- EXERCISE INSTRUCTIONS -
Could you please return each line of the data that has the word "firewood"?

- INFORMATION SUPPLIED -

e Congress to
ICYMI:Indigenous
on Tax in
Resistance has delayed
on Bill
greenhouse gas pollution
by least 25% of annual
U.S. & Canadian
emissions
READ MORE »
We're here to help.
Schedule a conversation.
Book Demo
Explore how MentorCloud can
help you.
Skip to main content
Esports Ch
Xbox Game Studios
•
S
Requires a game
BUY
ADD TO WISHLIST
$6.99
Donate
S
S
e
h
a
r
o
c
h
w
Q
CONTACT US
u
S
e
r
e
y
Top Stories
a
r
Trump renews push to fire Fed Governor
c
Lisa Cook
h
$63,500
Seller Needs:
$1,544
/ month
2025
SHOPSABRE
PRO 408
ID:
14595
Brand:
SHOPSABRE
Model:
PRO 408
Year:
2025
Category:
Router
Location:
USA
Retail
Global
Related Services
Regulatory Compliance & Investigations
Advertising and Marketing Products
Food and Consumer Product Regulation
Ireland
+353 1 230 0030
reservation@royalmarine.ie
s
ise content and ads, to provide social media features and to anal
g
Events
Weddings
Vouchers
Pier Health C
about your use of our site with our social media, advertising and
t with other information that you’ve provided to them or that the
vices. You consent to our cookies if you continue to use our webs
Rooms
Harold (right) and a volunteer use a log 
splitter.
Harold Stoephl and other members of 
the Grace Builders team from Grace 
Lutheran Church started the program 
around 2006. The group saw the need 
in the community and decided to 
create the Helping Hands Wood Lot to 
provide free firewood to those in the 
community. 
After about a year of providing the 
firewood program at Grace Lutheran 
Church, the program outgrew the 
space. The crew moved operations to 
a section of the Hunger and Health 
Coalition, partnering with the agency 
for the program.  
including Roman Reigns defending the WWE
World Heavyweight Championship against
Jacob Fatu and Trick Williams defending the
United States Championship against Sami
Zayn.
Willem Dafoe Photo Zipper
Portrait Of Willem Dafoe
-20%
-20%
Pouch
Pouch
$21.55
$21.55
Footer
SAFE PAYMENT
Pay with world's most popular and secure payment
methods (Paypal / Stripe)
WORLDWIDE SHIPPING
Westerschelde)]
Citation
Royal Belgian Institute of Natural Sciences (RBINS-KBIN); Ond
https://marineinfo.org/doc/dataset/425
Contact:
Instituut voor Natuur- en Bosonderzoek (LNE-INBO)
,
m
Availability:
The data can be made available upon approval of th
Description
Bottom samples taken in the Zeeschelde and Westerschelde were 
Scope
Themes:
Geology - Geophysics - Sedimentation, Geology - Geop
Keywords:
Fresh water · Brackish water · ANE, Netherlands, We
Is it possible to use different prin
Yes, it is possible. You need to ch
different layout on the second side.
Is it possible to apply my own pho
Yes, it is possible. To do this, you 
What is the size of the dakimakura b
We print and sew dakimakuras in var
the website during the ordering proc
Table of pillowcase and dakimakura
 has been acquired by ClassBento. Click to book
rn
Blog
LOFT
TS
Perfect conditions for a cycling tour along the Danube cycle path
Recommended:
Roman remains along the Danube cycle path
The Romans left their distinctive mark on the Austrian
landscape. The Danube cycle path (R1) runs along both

- YOUR RESPONSE -
provide free firewood to those in the 
firewood program at Grace Lutheran 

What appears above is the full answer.